Decades ago I knew a fellow who’d guided many hunters to brown bears. He carried a Smith & Wesson Model 29, which he said was little better protection than a slingshot. “Brownies pay no mind to revolver bullets.” One day he crawled into cover after a bear he thought hard hit by his client. The beast was quite mobile, however, and burst from the alders a few feet away. My pal emptied the .44 into that bear as it knocked him down and ran him over, to expire in the bush beyond. He just wanted out.
When you’re hunting game that has the means to fight back, insurance shots make at least as much sense as the hyperbole recommending them.
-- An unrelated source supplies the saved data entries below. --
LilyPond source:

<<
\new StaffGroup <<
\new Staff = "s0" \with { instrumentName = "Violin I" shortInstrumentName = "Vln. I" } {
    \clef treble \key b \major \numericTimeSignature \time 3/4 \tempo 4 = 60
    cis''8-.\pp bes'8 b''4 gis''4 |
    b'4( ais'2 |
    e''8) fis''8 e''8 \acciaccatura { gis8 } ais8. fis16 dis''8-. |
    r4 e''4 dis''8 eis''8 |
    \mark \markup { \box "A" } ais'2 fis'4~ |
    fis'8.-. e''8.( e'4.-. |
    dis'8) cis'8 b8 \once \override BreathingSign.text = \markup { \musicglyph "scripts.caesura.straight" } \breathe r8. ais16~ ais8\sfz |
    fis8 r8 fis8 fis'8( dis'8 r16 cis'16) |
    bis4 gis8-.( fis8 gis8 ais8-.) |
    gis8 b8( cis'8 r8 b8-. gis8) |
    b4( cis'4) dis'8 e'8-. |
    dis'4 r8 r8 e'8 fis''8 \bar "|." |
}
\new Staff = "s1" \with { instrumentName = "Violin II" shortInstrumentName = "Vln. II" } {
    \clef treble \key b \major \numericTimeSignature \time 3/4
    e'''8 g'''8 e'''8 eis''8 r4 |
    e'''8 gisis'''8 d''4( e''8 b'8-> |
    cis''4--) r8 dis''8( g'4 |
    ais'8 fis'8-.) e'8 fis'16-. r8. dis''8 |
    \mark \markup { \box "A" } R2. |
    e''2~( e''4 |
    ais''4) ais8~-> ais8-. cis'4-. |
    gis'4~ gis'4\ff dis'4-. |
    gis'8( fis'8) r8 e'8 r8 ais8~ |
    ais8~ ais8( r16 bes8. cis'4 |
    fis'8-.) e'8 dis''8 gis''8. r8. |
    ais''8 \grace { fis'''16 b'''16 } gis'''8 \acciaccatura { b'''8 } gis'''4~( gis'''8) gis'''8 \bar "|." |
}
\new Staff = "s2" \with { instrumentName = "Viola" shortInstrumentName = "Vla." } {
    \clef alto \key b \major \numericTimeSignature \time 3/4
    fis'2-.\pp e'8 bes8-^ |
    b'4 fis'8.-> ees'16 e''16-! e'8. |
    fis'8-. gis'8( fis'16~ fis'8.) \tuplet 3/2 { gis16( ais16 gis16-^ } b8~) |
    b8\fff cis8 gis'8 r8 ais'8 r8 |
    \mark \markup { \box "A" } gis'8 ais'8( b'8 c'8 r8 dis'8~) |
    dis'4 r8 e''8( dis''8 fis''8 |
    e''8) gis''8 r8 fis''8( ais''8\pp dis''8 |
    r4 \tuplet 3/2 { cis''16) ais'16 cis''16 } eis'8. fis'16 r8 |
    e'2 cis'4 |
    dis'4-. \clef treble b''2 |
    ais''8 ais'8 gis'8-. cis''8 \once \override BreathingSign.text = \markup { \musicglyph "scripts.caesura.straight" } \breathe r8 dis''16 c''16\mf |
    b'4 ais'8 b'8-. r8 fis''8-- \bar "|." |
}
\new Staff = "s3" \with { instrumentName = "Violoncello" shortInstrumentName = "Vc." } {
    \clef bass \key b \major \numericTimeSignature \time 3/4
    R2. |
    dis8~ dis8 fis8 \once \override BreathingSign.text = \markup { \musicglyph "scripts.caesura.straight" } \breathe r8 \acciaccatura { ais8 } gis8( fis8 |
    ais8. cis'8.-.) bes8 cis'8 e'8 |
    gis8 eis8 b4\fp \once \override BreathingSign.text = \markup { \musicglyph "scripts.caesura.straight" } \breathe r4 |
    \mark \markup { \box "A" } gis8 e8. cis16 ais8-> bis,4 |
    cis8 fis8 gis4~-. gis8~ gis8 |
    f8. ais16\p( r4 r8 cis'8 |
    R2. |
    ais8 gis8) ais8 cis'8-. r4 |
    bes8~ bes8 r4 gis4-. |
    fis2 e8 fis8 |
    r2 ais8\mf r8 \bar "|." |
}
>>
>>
In Alaska, a companion and I once sneaked crosswind to within 60 steps of a grizzly. My amigo’s .30 magnum spun the bear, which roared frightfully and tore up the tundra in its wrath. Then it sprinted for a thicket. I fired first, by a blink, and heard the bullet strike. The bear tumbled. The hit that crippled the animal, and the prospect of trailing in alders thick enough to curdle smoke, justified the running shots.
Whatever the game, there’s no shame in a second shot. A fast follow-up to an animal still mobile is as much an imperative as careful placement of the first bullet. A finisher to an animal down and dying, from a distance that spares it further terror, takes that life more humanely than would nature. All shots, it seems to me, are best delivered to that end.